Contracts store state in tables — typed, multi-index collections, not arbitrary key/value blobs.

Multi-index tables

A table holds rows of a defined struct, identified by a primary key, and may have secondary indexes for lookups on other fields. PulseVM serves the 64-bit and 128-bit secondary-index host functions today (db_idx64_*, db_idx128_*); see host functions.

rust
#[derive(Read, Write, NumBytes, Clone)]
#[table(primary_key = row.account.value)]
pub struct Greeting { pub account: Name, pub text: String }

const GREETINGS: MultiIndexDefinition<Greeting> = MultiIndexDefinition::new(name!("greetings"));

Scope

Every table is addressed by (code, scope, table) — the contract account, a scope (often an account or symbol), and the table name.
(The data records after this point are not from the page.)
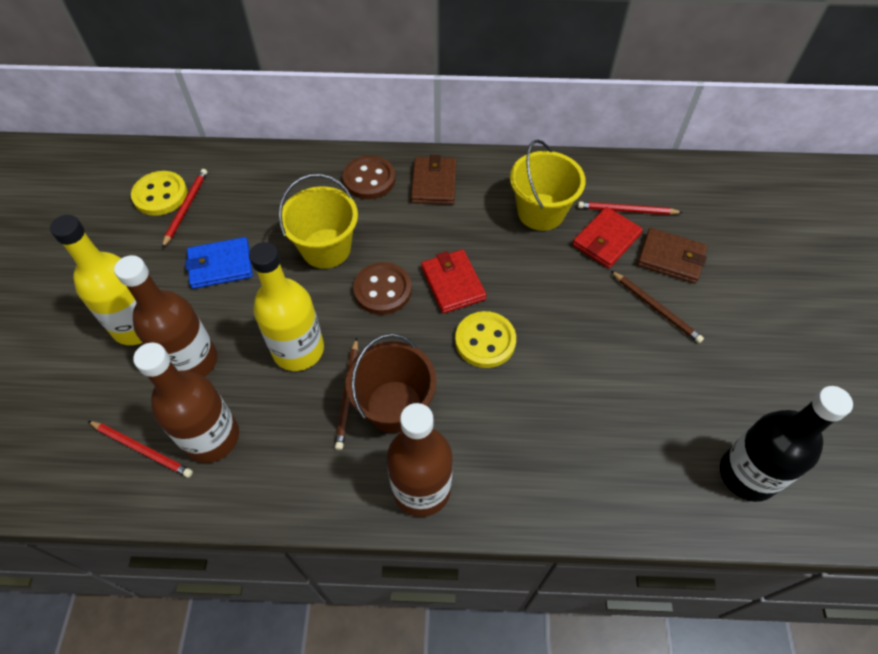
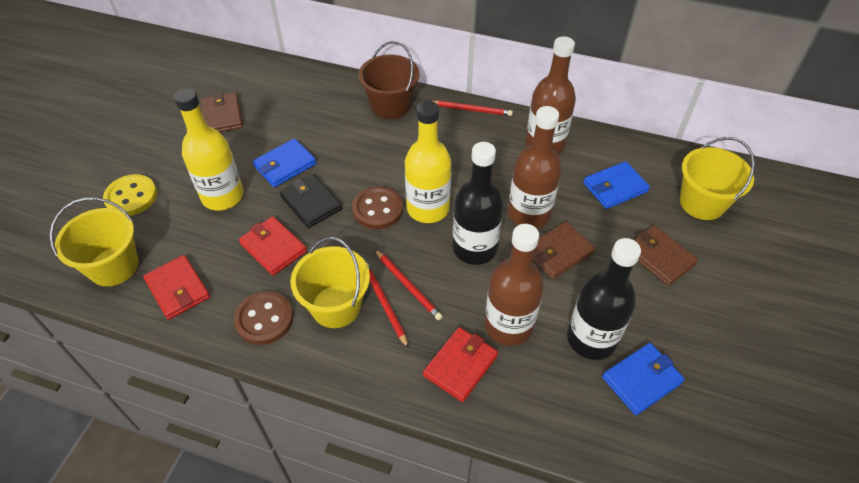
black bottle: 1 -> 2
black wallet: 0 -> 1
blue wallet: 1 -> 3
brown pencil: 2 -> 0
brown wallet: 2 -> 3
red wallet: 2 -> 3
yellow bucket: 2 -> 3
yellow button: 2 -> 1

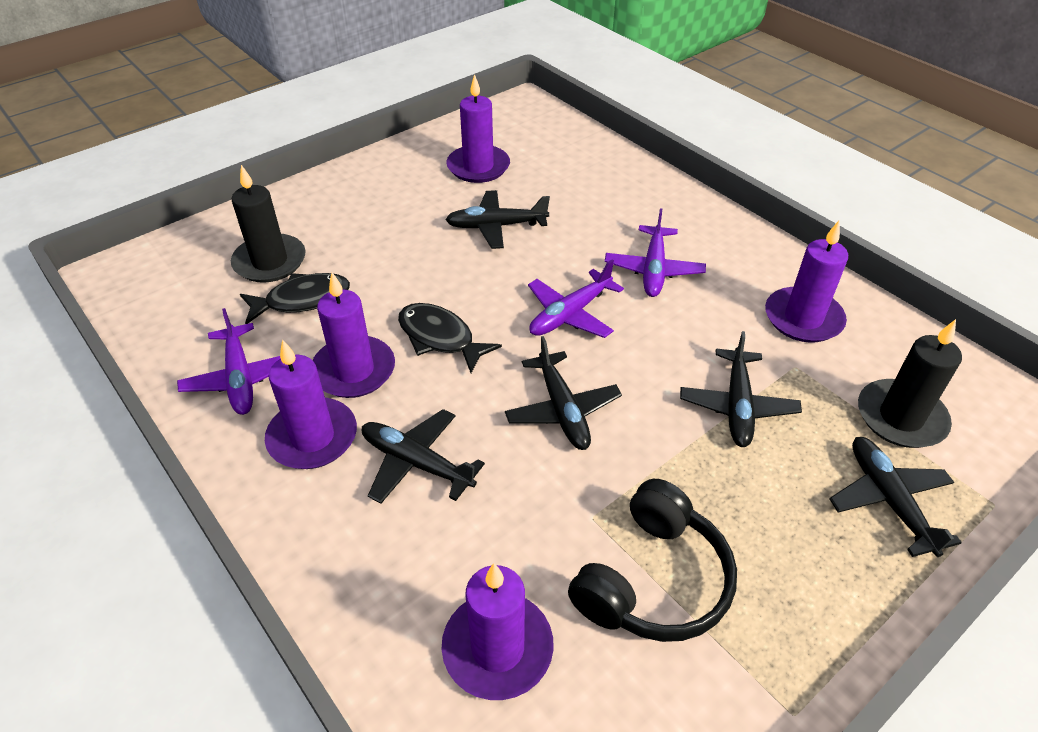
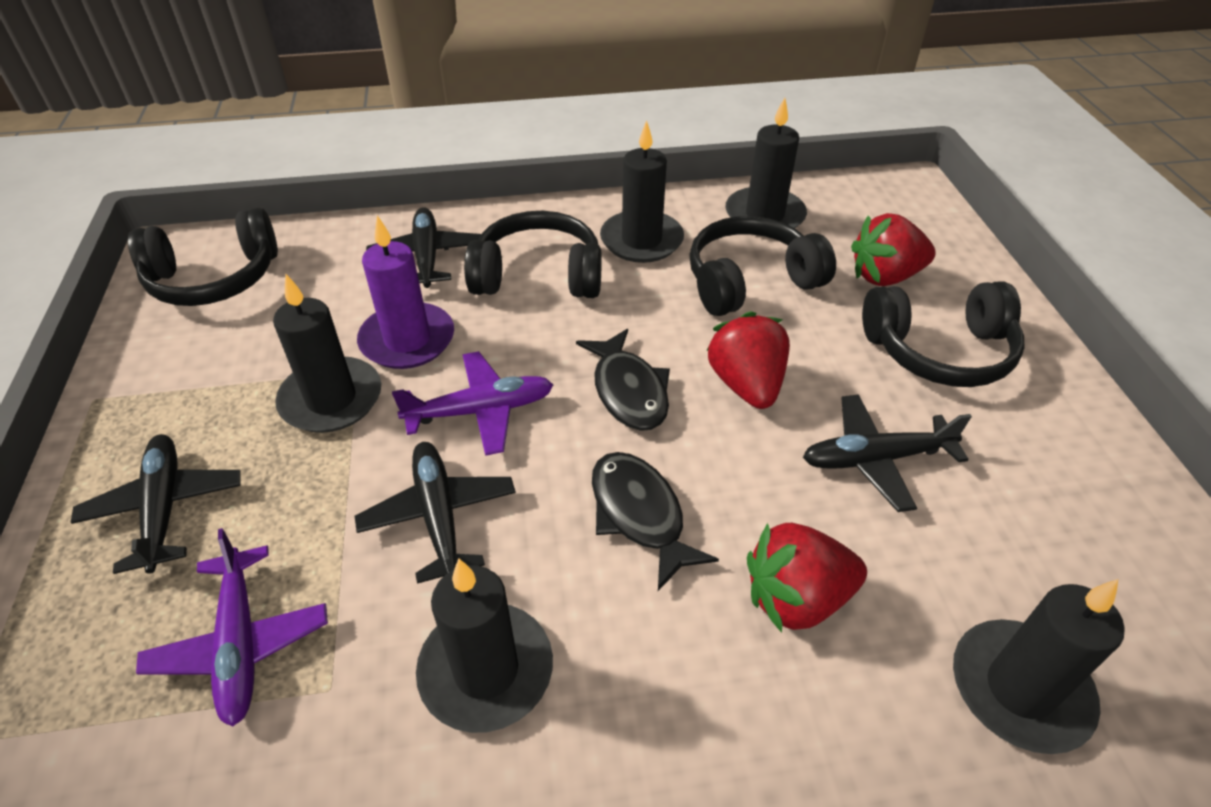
black candle: 2 -> 5
black headphones: 1 -> 4
black plane: 5 -> 4
purple candle: 5 -> 1
purple plane: 3 -> 2
red strawberry: 0 -> 3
Scope lets a contract partition data (e.g. balances scoped per account, token stats scoped per symbol). It's how pulse.token keeps each holder's balance separate.

RAM

Table rows consume RAM, paid by an explicit payer at write time. Provisioning RAM is a resource decision; the institution or app, not the end user, pays.

Reads are free

Reading tables costs nothing — over the RPC (getTableRows) or via an indexer. Auditors and regulators can be given complete, real-time read access at no cost. See Finality & Settlement.